- Task description
Locate each line in the records below that contains the string "Sweet", and copy every such line. Treat uppercase and lowercase as different.
begin Input material
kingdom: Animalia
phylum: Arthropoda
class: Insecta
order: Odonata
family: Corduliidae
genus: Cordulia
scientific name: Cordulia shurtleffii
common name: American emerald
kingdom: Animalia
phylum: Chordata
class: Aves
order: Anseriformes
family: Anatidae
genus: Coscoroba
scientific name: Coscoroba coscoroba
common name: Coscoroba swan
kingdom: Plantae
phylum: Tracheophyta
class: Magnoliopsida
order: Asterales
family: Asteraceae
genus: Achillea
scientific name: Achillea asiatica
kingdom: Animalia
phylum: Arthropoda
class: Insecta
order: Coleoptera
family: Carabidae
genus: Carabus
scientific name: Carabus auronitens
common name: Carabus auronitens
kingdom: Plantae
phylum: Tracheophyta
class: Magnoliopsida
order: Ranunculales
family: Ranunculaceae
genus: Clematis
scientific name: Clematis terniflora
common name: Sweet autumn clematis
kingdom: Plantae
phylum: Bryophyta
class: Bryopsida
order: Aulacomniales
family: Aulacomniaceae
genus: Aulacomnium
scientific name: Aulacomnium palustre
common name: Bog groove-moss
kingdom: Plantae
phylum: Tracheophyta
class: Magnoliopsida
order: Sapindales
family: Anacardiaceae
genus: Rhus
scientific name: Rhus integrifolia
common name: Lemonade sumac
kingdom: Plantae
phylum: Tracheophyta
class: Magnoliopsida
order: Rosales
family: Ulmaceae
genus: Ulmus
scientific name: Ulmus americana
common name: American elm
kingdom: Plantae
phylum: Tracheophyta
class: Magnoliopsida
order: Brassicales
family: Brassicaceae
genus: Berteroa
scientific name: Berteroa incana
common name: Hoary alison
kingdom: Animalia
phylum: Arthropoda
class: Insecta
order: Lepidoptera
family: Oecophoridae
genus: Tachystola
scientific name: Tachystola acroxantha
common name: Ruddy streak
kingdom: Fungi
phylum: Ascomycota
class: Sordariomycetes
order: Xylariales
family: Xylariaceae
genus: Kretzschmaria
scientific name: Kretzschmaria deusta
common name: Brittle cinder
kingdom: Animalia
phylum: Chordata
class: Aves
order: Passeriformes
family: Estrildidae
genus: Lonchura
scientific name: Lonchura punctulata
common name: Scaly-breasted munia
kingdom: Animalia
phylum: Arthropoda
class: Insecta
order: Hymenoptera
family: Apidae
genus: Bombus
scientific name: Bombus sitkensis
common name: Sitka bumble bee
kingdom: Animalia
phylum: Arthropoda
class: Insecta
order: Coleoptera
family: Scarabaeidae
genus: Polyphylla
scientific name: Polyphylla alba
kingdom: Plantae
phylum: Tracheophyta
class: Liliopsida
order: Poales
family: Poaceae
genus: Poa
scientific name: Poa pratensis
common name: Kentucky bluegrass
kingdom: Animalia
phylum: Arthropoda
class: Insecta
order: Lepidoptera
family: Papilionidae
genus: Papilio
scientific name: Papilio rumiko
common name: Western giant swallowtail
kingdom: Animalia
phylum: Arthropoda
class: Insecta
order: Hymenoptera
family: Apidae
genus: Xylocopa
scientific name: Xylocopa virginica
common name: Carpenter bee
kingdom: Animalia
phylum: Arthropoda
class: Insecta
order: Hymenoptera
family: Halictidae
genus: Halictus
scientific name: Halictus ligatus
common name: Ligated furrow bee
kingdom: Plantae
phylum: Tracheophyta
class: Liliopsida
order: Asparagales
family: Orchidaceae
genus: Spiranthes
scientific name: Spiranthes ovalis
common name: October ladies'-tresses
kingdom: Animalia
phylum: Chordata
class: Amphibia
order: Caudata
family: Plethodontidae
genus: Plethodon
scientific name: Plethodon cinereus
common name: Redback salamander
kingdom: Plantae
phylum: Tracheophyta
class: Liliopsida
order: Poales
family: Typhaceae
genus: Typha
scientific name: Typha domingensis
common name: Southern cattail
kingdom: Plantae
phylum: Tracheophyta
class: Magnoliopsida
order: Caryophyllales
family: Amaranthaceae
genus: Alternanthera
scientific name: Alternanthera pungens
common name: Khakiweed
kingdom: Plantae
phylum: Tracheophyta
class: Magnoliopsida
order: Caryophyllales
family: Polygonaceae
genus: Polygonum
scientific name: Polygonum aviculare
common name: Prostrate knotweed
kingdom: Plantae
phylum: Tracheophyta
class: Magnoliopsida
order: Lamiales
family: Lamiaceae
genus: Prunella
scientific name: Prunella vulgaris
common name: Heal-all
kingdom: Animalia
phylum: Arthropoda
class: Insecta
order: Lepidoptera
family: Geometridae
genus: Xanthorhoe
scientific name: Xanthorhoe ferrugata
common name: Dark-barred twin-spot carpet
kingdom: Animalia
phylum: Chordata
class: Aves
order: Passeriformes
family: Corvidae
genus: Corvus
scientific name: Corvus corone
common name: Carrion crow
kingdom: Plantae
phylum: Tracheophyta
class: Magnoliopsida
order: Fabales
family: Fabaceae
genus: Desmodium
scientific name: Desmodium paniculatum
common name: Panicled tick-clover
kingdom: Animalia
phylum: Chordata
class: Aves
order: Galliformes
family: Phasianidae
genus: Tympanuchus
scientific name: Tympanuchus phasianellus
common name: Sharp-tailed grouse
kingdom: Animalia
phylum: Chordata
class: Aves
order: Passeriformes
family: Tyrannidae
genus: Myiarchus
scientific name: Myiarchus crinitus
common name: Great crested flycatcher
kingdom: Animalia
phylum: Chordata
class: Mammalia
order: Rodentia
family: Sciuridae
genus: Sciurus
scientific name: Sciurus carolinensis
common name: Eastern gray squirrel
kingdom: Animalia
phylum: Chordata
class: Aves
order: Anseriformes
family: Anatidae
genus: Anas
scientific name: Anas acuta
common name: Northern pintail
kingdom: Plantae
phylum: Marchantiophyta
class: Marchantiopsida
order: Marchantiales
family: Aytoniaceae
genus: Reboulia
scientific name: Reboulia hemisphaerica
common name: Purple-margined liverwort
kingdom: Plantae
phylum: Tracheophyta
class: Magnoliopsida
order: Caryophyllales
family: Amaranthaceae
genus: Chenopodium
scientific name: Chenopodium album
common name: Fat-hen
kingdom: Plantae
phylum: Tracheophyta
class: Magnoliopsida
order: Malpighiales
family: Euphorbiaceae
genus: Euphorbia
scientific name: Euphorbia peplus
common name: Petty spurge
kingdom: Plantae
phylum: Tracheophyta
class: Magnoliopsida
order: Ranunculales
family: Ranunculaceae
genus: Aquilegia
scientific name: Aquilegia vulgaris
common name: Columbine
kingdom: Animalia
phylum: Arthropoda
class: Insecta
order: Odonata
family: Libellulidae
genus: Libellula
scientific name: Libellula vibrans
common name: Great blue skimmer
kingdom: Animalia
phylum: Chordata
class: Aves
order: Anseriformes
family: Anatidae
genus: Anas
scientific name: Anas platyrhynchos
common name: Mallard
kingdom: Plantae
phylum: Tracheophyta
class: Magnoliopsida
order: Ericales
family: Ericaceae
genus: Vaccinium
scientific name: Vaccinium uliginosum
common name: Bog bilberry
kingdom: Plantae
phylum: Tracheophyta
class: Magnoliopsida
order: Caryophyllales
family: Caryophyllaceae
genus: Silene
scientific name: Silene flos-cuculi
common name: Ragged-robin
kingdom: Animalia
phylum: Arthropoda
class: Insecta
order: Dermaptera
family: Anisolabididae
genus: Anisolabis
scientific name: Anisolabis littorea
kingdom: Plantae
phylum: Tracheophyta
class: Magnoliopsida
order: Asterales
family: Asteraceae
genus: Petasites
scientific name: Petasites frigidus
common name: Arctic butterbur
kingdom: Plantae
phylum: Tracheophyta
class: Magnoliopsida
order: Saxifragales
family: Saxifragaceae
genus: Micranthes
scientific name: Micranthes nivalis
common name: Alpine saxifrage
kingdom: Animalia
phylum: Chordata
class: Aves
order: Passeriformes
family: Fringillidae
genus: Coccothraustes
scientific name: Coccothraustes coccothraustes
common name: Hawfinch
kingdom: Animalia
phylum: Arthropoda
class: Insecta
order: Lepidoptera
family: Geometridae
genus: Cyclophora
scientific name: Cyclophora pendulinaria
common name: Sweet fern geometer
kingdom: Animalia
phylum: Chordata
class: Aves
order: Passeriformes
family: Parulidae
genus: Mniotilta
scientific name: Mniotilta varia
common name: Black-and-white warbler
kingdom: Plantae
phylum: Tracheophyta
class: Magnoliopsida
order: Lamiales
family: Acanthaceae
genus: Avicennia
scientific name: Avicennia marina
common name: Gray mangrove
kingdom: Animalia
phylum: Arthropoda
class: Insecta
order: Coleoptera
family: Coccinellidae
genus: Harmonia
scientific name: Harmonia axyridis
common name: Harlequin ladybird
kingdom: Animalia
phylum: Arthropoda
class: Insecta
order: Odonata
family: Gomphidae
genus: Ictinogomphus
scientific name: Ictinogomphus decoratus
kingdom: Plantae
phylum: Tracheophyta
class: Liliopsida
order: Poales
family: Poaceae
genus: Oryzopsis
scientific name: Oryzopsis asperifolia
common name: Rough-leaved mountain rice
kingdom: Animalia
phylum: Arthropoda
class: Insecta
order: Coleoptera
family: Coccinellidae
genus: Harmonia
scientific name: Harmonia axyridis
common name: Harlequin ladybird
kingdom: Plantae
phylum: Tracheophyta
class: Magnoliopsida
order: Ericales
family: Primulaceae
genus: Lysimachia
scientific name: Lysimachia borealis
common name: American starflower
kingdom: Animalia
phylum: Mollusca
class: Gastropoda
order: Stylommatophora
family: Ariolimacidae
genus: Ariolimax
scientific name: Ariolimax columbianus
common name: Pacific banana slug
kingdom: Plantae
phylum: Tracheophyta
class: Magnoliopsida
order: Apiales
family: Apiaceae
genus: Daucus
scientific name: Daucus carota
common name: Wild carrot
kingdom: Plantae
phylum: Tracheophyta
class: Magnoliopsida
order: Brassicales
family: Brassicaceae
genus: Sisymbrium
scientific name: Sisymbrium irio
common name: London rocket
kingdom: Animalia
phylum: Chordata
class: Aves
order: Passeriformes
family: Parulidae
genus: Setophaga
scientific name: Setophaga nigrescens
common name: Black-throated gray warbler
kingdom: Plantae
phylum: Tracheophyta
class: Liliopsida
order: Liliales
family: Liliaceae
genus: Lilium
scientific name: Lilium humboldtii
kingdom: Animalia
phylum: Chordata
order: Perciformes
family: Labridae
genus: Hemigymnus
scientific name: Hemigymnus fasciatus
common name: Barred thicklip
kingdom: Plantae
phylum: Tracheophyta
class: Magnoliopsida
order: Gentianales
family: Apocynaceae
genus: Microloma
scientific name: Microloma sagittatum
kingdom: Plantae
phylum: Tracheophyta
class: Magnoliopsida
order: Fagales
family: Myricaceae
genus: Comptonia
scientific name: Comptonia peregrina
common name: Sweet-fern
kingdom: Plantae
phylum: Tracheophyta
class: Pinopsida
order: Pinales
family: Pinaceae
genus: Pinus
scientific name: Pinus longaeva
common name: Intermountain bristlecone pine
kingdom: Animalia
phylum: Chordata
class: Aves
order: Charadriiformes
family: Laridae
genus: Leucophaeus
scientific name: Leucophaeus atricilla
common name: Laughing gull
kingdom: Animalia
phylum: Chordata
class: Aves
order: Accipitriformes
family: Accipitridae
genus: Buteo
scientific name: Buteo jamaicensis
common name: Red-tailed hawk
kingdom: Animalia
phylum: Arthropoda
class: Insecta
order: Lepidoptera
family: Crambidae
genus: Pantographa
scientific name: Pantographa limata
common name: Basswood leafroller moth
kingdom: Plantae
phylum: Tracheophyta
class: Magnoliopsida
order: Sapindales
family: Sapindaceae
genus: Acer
end Input material
- In response
common name: Sweet autumn clematis
common name: Sweet fern geometer
common name: Sweet-fern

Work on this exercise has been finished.